Durante a educação superior, quando já adulta, consegui lidar com o preconceito e a discriminação racial. É importante relatar que durante meu trabalho na EESJ, eu não sofri preconceito. Falo isso para dizer que ocupei um cargo público como professora da Educação Prisional, na disciplina de Educação Física, com muita luta e esforço, pois eu vim da periferia, de uma família de classe média e imigrante. Eu sinto orgulho da minha vida pessoal e profissional: sou mulher negra e professora!”.(Andrezza Alexander Coelho, 2020)
CONSIDERAÇÕES FINAIS
A trajetória profissional de mulheres negras na educação prisional foi o foco da pesquisa narrativa, na qual destacamos as contribuições de duas professoras negras que trabalham na educação penitenciária no Estado do Amapá.
As suas narrativas autobiográficas possibilitam as pessoas que nunca tiveram acesso a uma escola instalada dentro da prisão, conhecer e aprender um pouco sobre o trabalho docente desenvolvido no sistema penitenciário. Principalmente, em relação ao ensino de educação física e de alfabetização de adultos presos, cujos direitos à educação são regulamentados na legislação brasileira da área da Educação e Execução Penal, assim como pela legislação estadual (MIRABETE, 1992; BRASIL, 1996; 2015; AMAPÁ, 2016).
No que se refere as experiência das professoras negras na educação prisional, as suas narrativas autobiográficas evidenciaram o trabalho docente em educação física e alfabetização de adultos presos, metodologias, dificuldades enfrentadas, como se sentem ao trabalhar no espaço de privação de liberdade, e ainda, o que pensam de trabalhar na educação prisional, como relacionam-se com os professores, estudantes e demais funcionários, revelando experiências humanas e o que elas aprenderam na escola da prisão.

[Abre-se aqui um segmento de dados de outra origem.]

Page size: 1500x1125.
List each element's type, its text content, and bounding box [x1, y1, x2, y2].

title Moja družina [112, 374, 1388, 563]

***Artigo extraído do livro “Mulheres Negras: protagonismo feminino, trajetórias e desafios”.
REFERÊNCIAS BIBLIOGRÁFICAS
ABREU, Almiro Alves de. Educação entre Grades: Um estudo sobre educação penitenciária no Amapá. 2008. 130f. Dissertação (Mestrado em Educação) – Universidade Federal de São Carlos, São Carlos, 2008.
AMAPÁ. Resolução no 057/2015-CEE/AP. Diário Oficial do Estado, Macapá, n. 6134, 15 de fevereiro de 2016.
ANDRADE, Cleia Pantoja. Entre Muros e Grades: Perspectivas do ensino de história para o aluno recluso da Escola Estadual São José. 2014. 39f. Monografia (Graduação em História) – Universidade Federal do Amapá, Macapá, 2014.
BRASIL. Lei no 9394 de 20 de dezembro de 1996. Diário Oficial da União, Brasília, n. 248, 23 de dezembro de 1996. BRASIL. Lei no 13.163 de 9 de setembro de 2015. Diário Oficial da União, Brasília, n. 173, 10 de setembro de 2015.
CLANDININ, D. Jean; PUSHOR, Debbie; MURRAY ORR, Anne. Navigating sites for narrative inquiry, Journal of Teacher Education, Vol. 58, n. 1, p. 21-35, Jan. 2007.
MIRABETE, Julio Fabrini. Execução Penal: Comentários a Lei no 7210 de 11/07/84. 5.ed. rev. e atual. São Paulo: Atlas, 1992.
VASQUEZ, Eliane Leal. Sociedade Cativa. Entre Cultura Escolar e Cultura Prisional: Uma incursão pela ciência penitenciária. Rio de Janeiro: CBJE, 2010.